The first step is selecting linker loops that do not clash with the scaffold.

./run_jobs.py test_select_linkers job_scripts/select_linkers_example.py

This command will create the directory data/test_select_linkers and dump 16 json libraries for selected linker loops at different positions.

Screen loop helix loop units

The second step is screening LHL units that at each insertion points individually. At each insertion point, pairs of linker loops will be inserted and a helix will be introduced to bridge the gap. The built LHL unit will be filtered by the quality of the gap closure, the helix-scaffold contact and the number of buried unsatisfied H-bonds.

./run_jobs.py test_screen_single_insertion_loop_helix_loop_units job_scripts/screen_single_insertion_loop_helix_loop_units_example.py

The command will create the directory data/test_screen_single_insertion_loop_helix_loop_units and dump 2 json libraries for LHL units at the two insertion points. In a production run, you would like to set max_num_success_each_db_pair=None in the script.

Screen compatible loop helix loop units

The last step is to get combinations of LHL units that don't clash against each other.

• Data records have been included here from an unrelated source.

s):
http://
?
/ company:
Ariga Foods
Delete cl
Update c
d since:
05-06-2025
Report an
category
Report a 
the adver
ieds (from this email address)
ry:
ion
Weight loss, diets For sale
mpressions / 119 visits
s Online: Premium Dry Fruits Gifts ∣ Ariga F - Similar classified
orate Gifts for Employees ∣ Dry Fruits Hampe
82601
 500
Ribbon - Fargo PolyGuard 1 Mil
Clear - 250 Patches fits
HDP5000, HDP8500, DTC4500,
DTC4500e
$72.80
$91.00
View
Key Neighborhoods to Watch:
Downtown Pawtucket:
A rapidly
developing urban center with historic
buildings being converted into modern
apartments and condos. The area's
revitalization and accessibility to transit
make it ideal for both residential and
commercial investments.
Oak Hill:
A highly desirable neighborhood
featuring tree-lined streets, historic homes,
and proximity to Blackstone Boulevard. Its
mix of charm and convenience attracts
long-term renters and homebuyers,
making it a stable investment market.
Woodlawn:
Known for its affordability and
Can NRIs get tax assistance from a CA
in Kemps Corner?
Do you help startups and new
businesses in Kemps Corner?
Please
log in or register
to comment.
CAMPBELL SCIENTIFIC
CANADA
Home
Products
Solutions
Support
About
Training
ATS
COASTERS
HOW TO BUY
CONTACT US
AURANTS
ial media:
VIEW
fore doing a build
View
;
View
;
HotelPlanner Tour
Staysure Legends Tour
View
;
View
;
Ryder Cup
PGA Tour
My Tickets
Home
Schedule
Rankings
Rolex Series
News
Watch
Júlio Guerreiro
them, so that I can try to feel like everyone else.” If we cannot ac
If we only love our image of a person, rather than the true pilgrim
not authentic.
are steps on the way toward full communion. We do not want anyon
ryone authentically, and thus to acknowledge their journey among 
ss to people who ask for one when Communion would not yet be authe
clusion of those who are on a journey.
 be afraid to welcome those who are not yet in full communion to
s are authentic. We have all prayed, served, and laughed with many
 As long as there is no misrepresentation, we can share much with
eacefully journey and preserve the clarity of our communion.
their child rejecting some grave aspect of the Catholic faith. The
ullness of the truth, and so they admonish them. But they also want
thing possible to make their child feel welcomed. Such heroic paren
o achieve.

./run_jobs.py test_screen_compatible_loop_helix_loop_units job_scripts/screen_compatible_loop_helix_loop_units_example.py

The command will create the directory data/test_screen_compatible_loop_helix_loop_units and dump the selected models. For each model, a pdb file of its structure and a json file of its insertion points will be made.

Production Run

Now that you know how to run the example, let's see how to do a production run for a real problem, which often produce tens of thousands of structures. First you need to prepare a pdb file for the scaffold and a json file for the insertion points. I recommand to create a directory under the data directory to store your inputs. Then you need to customize the job scripts. Copy the example scripts to the job_scripts/user directory and edit them for inputs and options. Run a job script by

./run_jobs.py my_output_data_set job_scripts/user/my_script.py

The two LHL screening steps are usually too computationaly expensive to ran on a single computer. You'd better use a cluster. To submit a job to the UCSF Wynton cluster. Just do

./run_jobs.py my_output_data_set job_scripts/user/my_script.py -d SGE -n 100

This command will use 100 CPUs to run the job.